» Requirements
Write out these lines again, substituting "date collected" for "collection date" and changing nothing else. Leave out the pictures.
--
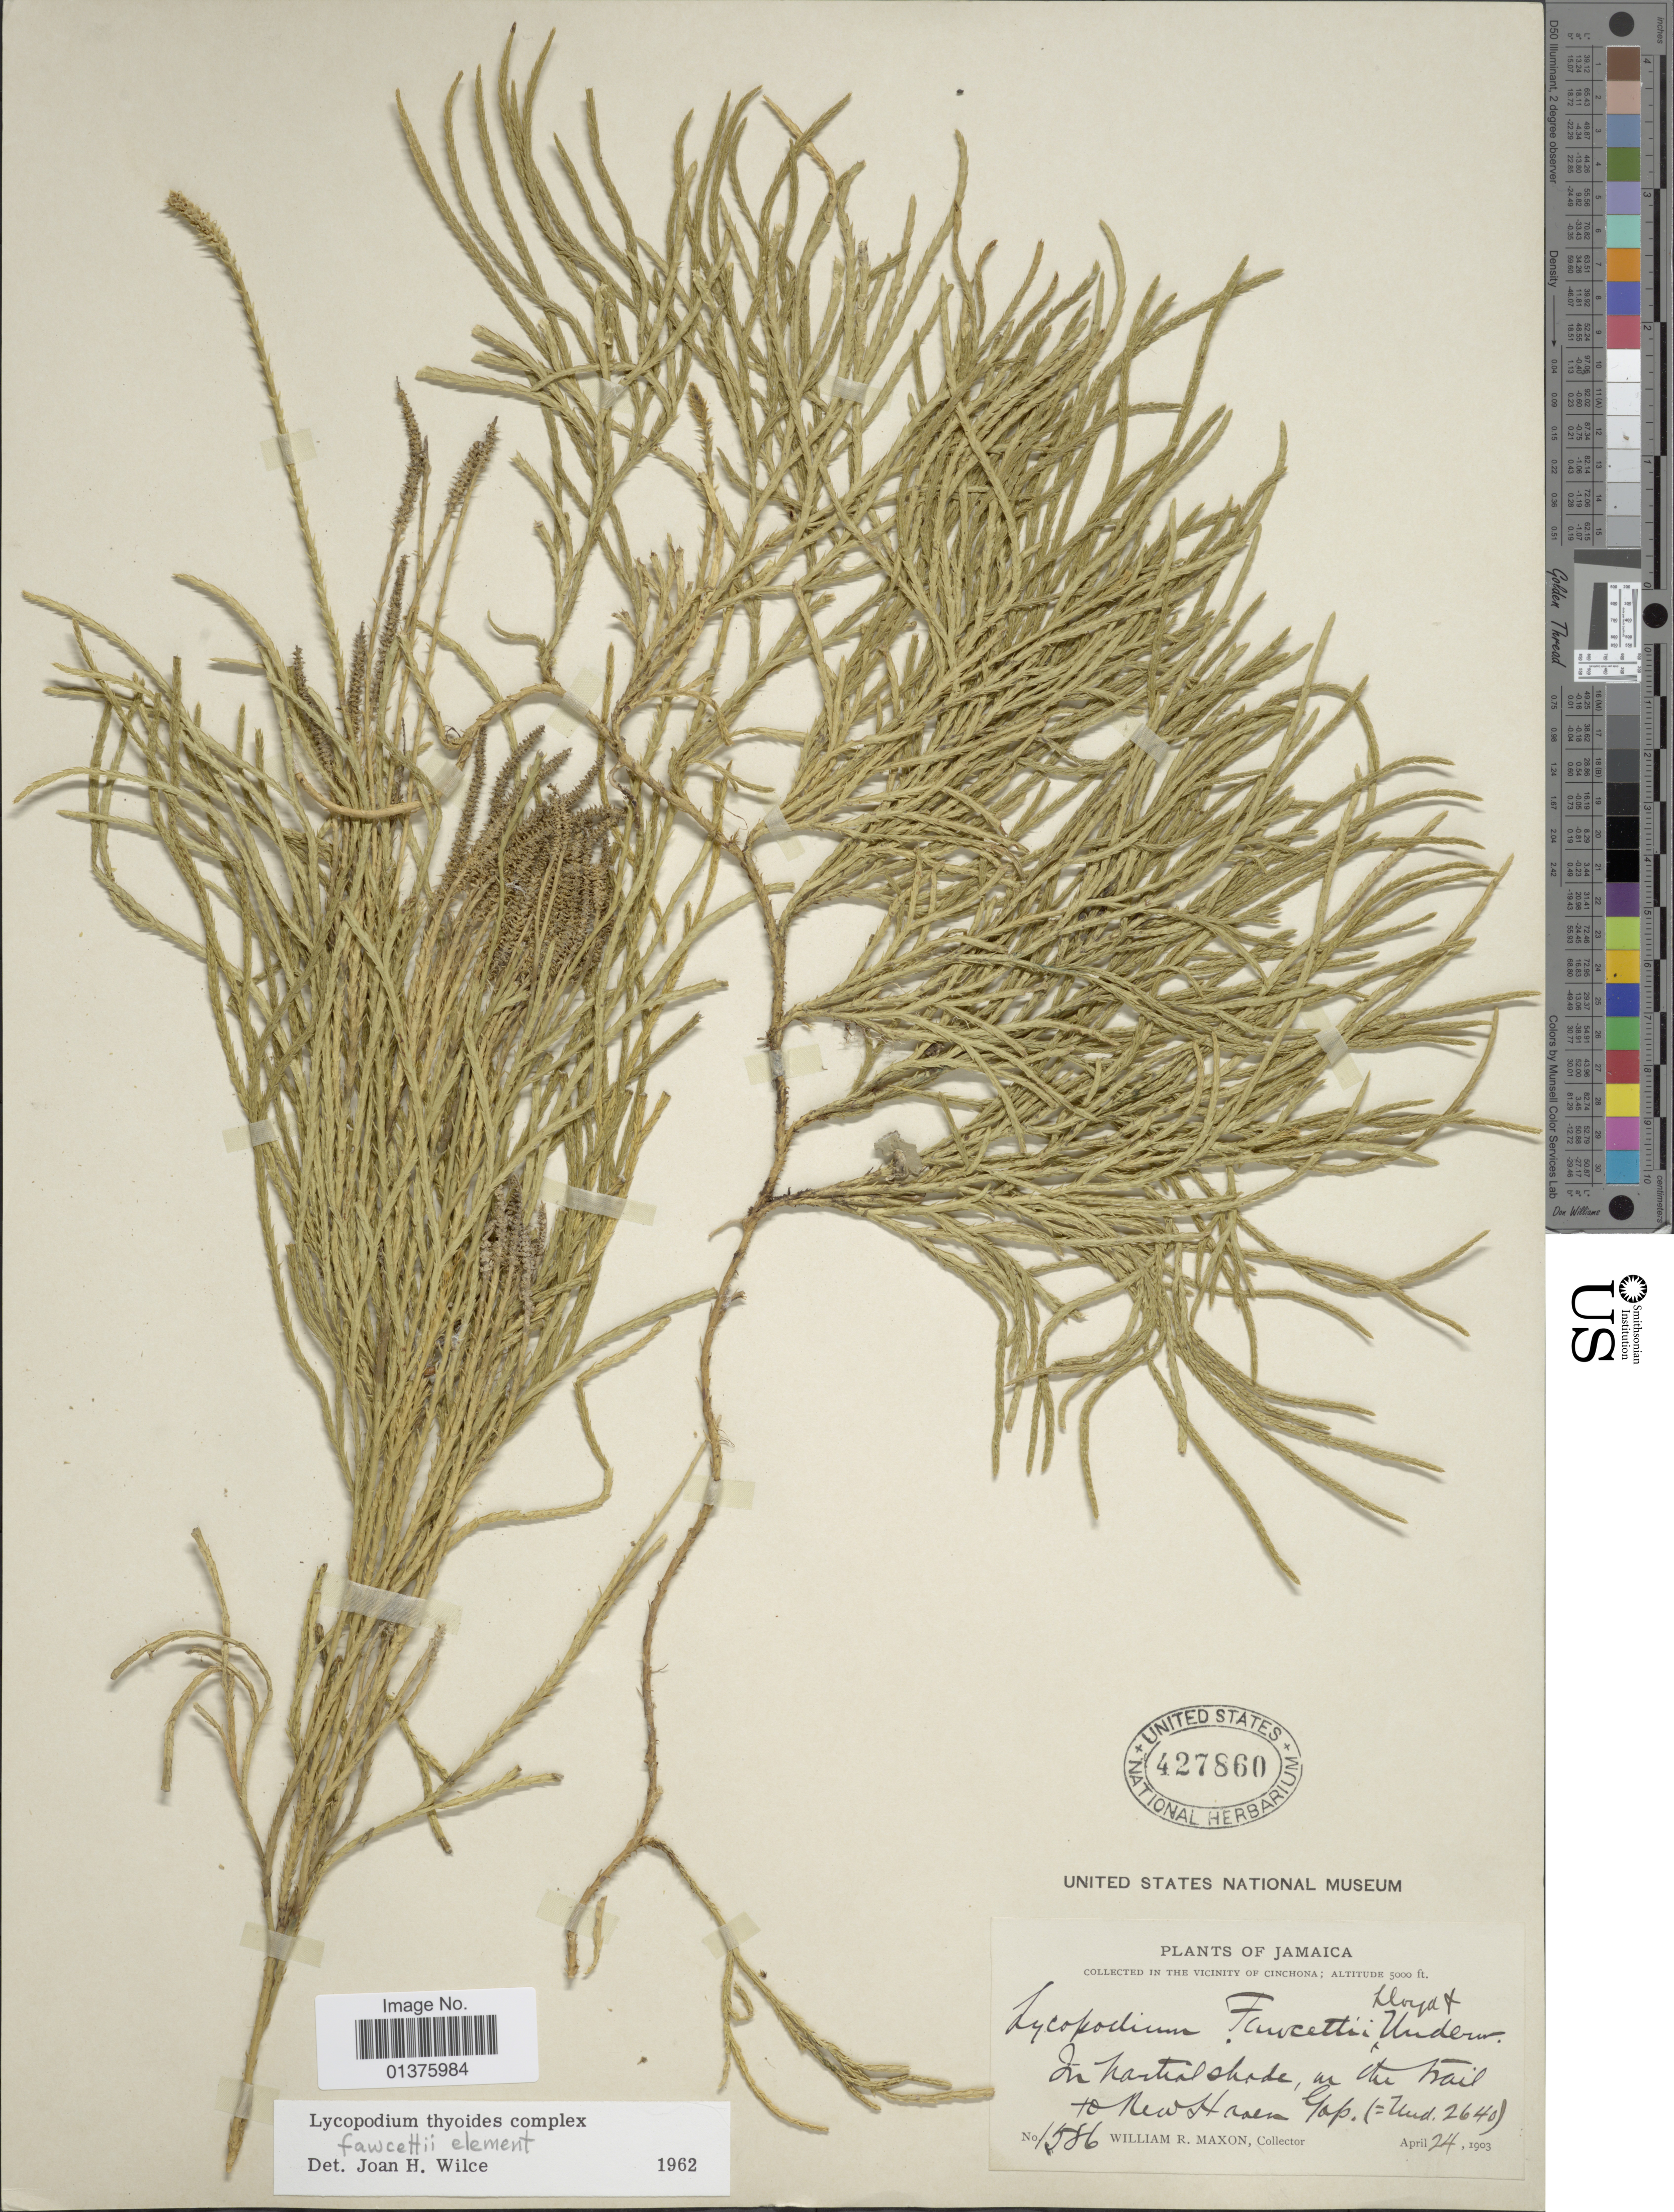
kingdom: Plantae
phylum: Tracheophyta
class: Lycopodiopsida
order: Lycopodiales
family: Lycopodiaceae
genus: Diphasiastrum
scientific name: Diphasiastrum thyoides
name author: (Humb. & Bonpl. ex Willd.) Holub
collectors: W. R. Maxon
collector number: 1586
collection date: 1903-04-24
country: Jamaica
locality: In partial shade on the trail to Newhaven Gap.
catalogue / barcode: US 427860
--
» Solution for this exercise
kingdom: Plantae
phylum: Tracheophyta
class: Lycopodiopsida
order: Lycopodiales
family: Lycopodiaceae
genus: Diphasiastrum
scientific name: Diphasiastrum thyoides
name author: (Humb. & Bonpl. ex Willd.) Holub
collectors: W. R. Maxon
collector number: 1586
date collected: 1903-04-24
country: Jamaica
locality: In partial shade on the trail to Newhaven Gap.
catalogue / barcode: US 427860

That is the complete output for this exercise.